How big is the market for flexible power — fuels that can firm up intermittent sources? Across the most developed countries in the world known as the G20, more than 3,500,000 megawatts of such flexibility is needed to get to 100% renewable energy, says Wärtsilä’s Atlas of 100% Renewable Energy. That includes 933,000 megawatts of flexible natural gas power capacity.

Charging Forward
At the same time, Wärtsilä is providing advanced energy storage services. It just installed 200 megawatts of such capacity in Texas: the Madero and Ignacio energy storage plants, for example, will support the Electric Reliability Council of Texas, which orders up generation sources and operates the grid for much of the state. The systems are expected to be fully operational in January 2022.

“Battery storage is growing rapidly in the United States, Australia, and Asia,” says Wärtsilä’s Agnevall. “It provides shorter support — between four to eight hours. We use lithium-ion batteries. They provide real value: if you have this power available, it can be sold to other buyers when demand is high. The combustion engines used as backup are for the long-term swings.”

Meantime, those economies of scale are building: Tesla Inc. is investing $5 billion in a battery storage manufacturing facility while Xcel Energy has received hundreds of bids to help it integrate energy storage into its wind and solar energy networks. It shows that battery technology is becoming competitive with conventional generation and that those prices, generally, are falling.

To boot, the Federal Energy Regulatory Commission issued an order in 2018 that allows storage resources to participate in wholesale markets — where electricity is bought directly from generators before selling that power to homes and businesses. Under the ruling, storage operators are paid the same as traditional power suppliers. A federal appeals court has upheld the commission’s order.

The need for flexible resources has never been greater. Consider that there is now 100,000 megawatts of solar power and 140,000 megawatts of wind energy — numbers that will grow exponentially.
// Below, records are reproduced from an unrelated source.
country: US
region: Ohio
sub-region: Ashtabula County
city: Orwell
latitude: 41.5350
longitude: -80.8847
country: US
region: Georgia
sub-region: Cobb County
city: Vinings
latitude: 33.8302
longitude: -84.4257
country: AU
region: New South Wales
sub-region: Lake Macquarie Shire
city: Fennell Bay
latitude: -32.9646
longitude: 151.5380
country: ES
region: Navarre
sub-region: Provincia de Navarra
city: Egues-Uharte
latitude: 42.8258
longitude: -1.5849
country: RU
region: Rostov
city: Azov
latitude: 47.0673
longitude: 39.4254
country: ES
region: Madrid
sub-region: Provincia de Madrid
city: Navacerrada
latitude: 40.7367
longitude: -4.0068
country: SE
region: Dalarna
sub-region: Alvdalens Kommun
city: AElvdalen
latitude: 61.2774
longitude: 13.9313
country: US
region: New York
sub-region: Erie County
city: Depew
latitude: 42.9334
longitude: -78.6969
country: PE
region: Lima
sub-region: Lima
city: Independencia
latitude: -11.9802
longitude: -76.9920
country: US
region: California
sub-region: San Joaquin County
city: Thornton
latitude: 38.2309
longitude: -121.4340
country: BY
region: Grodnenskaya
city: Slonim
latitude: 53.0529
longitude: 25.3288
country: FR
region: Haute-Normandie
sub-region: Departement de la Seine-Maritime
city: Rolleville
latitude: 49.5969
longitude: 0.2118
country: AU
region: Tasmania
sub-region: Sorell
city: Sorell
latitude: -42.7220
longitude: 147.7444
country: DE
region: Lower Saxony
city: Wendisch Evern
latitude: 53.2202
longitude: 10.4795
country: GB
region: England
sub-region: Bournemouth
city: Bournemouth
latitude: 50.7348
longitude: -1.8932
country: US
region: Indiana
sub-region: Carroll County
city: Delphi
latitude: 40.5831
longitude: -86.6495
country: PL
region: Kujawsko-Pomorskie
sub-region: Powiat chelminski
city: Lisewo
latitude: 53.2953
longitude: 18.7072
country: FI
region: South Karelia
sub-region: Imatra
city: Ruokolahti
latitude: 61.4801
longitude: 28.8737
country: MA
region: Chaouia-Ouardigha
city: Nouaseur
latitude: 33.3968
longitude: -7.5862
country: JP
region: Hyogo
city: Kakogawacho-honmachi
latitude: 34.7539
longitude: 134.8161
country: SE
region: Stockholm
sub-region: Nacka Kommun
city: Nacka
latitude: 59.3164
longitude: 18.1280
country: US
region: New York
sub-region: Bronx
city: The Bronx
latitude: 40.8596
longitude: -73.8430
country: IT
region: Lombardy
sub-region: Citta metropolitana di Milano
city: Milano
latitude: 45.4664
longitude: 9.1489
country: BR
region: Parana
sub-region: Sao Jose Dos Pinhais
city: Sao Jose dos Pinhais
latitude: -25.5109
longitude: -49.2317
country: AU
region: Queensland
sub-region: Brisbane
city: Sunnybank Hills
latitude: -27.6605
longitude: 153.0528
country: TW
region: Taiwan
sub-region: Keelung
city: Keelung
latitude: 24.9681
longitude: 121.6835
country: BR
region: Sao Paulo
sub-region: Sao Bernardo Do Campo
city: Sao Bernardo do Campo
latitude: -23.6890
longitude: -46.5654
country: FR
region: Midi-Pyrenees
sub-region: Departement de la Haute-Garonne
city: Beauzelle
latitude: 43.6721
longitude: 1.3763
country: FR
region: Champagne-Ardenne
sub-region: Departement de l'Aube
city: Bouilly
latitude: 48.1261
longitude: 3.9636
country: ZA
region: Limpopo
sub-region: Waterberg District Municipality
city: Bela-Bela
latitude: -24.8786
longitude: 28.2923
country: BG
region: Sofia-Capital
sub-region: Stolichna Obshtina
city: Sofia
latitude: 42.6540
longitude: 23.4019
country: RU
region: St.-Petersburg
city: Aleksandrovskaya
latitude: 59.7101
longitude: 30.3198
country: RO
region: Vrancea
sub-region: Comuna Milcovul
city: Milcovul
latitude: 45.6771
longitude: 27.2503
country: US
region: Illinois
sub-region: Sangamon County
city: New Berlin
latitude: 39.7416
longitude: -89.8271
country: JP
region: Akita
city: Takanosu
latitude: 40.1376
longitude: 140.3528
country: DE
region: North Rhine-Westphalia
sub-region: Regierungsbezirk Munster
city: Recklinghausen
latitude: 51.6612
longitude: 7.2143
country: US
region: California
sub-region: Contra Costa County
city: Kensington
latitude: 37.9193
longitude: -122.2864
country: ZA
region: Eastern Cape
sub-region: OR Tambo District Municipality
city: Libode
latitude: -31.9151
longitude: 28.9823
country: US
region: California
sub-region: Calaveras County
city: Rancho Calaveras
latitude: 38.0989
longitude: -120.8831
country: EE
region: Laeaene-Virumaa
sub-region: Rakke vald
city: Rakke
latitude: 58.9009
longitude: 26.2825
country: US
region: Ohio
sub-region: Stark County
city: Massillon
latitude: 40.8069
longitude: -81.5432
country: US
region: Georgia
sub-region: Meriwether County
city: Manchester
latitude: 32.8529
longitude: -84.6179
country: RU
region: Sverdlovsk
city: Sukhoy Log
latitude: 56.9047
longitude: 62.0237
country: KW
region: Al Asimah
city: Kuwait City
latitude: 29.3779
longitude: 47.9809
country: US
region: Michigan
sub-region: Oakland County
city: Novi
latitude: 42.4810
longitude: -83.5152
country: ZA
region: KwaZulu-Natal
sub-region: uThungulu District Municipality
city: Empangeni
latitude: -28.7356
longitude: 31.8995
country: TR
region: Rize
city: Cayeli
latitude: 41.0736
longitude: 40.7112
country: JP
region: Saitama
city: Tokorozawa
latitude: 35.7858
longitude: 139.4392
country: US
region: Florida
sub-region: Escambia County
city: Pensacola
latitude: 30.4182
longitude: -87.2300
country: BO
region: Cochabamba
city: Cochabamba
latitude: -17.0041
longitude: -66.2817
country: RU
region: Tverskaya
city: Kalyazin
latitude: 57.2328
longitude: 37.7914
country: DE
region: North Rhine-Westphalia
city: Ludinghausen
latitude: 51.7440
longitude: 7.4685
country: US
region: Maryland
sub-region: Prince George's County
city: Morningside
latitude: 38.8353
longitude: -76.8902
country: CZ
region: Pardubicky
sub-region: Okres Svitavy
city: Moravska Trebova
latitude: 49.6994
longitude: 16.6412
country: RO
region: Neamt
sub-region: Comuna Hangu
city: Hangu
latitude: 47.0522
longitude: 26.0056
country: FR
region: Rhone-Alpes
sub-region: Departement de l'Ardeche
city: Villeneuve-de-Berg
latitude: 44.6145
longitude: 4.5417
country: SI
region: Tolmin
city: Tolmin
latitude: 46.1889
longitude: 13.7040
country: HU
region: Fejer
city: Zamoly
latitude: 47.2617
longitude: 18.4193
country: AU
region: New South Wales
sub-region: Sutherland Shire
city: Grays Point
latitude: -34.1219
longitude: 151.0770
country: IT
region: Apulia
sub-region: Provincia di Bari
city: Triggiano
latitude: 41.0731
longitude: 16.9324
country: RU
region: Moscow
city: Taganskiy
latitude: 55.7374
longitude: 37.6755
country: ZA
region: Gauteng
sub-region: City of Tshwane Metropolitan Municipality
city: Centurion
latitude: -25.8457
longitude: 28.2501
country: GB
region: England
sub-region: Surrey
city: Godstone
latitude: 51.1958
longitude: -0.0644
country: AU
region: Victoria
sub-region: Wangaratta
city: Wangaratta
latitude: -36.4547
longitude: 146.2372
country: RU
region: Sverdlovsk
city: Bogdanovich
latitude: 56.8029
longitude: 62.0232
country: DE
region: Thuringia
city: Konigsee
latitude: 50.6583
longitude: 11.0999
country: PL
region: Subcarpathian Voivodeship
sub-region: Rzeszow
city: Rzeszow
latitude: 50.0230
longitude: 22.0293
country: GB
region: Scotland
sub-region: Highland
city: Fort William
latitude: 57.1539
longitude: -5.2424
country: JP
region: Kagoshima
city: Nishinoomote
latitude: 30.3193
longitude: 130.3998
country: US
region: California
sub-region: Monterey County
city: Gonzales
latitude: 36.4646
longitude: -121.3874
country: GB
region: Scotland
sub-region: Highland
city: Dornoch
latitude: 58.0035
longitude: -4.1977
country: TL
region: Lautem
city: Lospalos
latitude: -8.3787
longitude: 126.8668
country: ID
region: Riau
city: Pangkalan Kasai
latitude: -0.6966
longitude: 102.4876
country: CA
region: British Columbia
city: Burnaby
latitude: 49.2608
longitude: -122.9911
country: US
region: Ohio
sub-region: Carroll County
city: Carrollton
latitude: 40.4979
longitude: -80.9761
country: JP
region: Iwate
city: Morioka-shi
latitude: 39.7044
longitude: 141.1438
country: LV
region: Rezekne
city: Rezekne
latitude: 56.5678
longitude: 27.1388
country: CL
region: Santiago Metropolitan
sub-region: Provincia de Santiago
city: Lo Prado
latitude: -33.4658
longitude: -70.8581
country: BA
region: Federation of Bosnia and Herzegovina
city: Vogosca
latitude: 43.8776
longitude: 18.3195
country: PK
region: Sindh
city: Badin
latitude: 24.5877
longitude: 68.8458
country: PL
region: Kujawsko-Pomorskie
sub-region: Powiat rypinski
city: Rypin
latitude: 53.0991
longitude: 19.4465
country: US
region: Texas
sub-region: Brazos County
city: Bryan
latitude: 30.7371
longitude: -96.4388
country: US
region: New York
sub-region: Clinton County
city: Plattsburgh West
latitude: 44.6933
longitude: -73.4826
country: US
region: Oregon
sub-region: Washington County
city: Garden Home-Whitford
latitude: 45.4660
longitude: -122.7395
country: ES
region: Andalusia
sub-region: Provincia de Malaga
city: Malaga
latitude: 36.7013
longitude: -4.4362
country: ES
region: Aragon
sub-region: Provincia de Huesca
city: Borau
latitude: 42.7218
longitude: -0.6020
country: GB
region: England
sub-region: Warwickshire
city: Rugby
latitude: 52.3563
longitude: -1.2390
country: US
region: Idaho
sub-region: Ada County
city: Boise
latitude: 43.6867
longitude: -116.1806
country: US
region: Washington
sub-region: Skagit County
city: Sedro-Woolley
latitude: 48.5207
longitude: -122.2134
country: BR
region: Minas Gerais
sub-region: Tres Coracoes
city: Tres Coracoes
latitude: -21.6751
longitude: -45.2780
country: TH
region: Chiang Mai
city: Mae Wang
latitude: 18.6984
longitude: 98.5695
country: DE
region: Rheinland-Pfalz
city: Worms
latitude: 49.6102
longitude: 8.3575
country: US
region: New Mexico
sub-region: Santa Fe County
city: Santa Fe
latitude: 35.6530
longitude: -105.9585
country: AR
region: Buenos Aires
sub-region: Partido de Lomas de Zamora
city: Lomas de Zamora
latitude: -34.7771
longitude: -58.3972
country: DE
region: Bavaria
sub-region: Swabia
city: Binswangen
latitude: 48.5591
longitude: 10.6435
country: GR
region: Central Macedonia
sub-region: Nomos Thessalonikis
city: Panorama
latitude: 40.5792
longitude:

And while backup generation and energy storage are both critical to hitting net-zero goals, so too is a modernized and expanded transmission grid. The U.S. Department of Energy's grid reliability study says that the current U.S. grid can be prepped for additional renewables. But by 2030, more long-distance, high-speed transmission lines will be necessary.

And California will be the ultimate test. It is integrating 20,000 megawatts of wind and solar resources—a figure that could grow by 15,000 megawatts by 2030.

“We understand their variability,” referring to wind and solar energy, says Elliot Mainzer, chief executive of the California ISO, which is the state’s grid operator that orders up electricity supplies and then distributes those electrons. “We are good at planning and procurement and you can get ahead of that curve … The strategy is to bring on clean energy and clean dispatch-able capacity to displace (natural gas) generation.”

The grid operator is therefore turning to flexible power systems. Beyond energy storage and backup electric generation, it is also using demand response, distributed generation, and microgrids — not to mention a real-time wholesale trading platform where participants in the West can buy and sell energy.

If renewable energy is to flourish and if the United States is to become carbon-neutral, all of those technologies and platforms will be necessary.